[Opening Supplied text section]
By key ID. (#1 in list)
Assumed that first entry in --list-keys, named ID is that, it was 0xD56CAEDD
executing: gpgsm -e -r 0xD56CAEDD file.ext
produced this error:
gpgsm: can't encrypt to `0xD56CAEDD': No value

By fingerprint. (#2 in list)
Fingerprint was last entry in --list-keys, and it was
81:4A:73:CC:AB:BC:41:D3:D7:99:0F:A3:C0:75:AB:E0:D5:6C:AE:DD
executing: gpgsm -e -r
81:4A:73:CC:AB:BC:41:D3:D7:99:0F:A3:C0:75:AB:E0:D5:6C:AE:DD file.ext
produced error:
gpgsm: can't encrypt to `0x81:4A:73:CC:AB:BC:41:D3:D7:99:0F:A3:C0:75:AB:E0:D5:6C
:AE:DD': Invalid name
removing 0x in beginnig of fingerprint, did change nothing

By exact match on OpenPGP user ID. (#3 in list)
Does not applies here, because does not applies to X509 certificates

By exact match on an email address. (#4 in list)
Does not applies here, because certificate does not
contains an email address.

By word match. (#5 in list)
Only rememberable word there were CN (cert), executing:
gpgsm -e -r +cert file.ext
produced error:
../../gnupg2-2.0.17/kbx/keybox-search.c:858: oops; should never get here
../../gnupg2-2.0.17/kbx/keybox-search.c:858: oops; should never get here
gpgsm: can't encrypt to `+cert': No public key

By exact match on the subject's DN. (#6 in list)
[Closing Supplied text section]
What to produce: Reproduce the notes on specifying a gpgsm recipient in full, character for character.
[Opening Listed records section]
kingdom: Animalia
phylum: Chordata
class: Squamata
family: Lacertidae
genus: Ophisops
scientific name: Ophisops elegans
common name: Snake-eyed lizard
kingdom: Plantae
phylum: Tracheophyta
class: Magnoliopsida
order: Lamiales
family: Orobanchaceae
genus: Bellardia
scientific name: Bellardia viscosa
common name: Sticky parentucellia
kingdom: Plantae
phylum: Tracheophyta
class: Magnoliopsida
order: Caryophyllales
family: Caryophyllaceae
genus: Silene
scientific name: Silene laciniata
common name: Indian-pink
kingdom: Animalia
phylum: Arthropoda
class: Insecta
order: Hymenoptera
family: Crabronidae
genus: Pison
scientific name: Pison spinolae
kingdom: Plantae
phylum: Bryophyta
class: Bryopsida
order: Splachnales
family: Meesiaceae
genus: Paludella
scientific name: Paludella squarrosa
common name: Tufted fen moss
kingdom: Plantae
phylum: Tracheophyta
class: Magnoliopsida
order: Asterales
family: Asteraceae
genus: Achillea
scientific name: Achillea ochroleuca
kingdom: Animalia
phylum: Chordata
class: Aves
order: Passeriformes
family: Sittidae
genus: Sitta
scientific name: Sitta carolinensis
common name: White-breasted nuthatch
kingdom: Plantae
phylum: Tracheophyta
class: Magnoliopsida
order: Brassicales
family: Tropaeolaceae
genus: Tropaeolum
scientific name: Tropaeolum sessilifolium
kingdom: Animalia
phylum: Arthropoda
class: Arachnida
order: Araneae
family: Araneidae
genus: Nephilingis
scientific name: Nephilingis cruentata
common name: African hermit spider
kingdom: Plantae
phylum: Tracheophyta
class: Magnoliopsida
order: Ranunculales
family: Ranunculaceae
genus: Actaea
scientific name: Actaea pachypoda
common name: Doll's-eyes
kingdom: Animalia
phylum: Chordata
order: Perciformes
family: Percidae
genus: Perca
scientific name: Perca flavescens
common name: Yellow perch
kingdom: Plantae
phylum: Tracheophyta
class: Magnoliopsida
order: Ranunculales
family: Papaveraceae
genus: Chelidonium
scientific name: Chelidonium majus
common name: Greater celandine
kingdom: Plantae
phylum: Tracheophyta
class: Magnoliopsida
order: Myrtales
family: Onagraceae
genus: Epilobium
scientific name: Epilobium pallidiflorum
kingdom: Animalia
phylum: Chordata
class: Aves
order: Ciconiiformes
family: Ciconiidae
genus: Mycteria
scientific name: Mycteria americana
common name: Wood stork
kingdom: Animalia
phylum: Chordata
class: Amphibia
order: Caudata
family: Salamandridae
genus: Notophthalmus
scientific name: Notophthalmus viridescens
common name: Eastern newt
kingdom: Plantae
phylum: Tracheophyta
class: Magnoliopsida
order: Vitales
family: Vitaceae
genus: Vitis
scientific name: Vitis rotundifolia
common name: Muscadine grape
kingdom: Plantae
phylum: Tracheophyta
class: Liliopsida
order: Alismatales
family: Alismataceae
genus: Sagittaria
[Closing Listed records section]
Output of the exercise:
By key ID. (#1 in list)
Assumed that first entry in --list-keys, named ID is that, it was 0xD56CAEDD
executing: gpgsm -e -r 0xD56CAEDD file.ext
produced this error:
gpgsm: can't encrypt to `0xD56CAEDD': No value

By fingerprint. (#2 in list)
Fingerprint was last entry in --list-keys, and it was
81:4A:73:CC:AB:BC:41:D3:D7:99:0F:A3:C0:75:AB:E0:D5:6C:AE:DD
executing: gpgsm -e -r
81:4A:73:CC:AB:BC:41:D3:D7:99:0F:A3:C0:75:AB:E0:D5:6C:AE:DD file.ext
produced error:
gpgsm: can't encrypt to `0x81:4A:73:CC:AB:BC:41:D3:D7:99:0F:A3:C0:75:AB:E0:D5:6C
:AE:DD': Invalid name
removing 0x in beginnig of fingerprint, did change nothing

By exact match on OpenPGP user ID. (#3 in list)
Does not applies here, because does not applies to X509 certificates

By exact match on an email address. (#4 in list)
Does not applies here, because certificate does not
contains an email address.

By word match. (#5 in list)
Only rememberable word there were CN (cert), executing:
gpgsm -e -r +cert file.ext
produced error:
../../gnupg2-2.0.17/kbx/keybox-search.c:858: oops; should never get here
../../gnupg2-2.0.17/kbx/keybox-search.c:858: oops; should never get here
gpgsm: can't encrypt to `+cert': No public key

By exact match on the subject's DN. (#6 in list)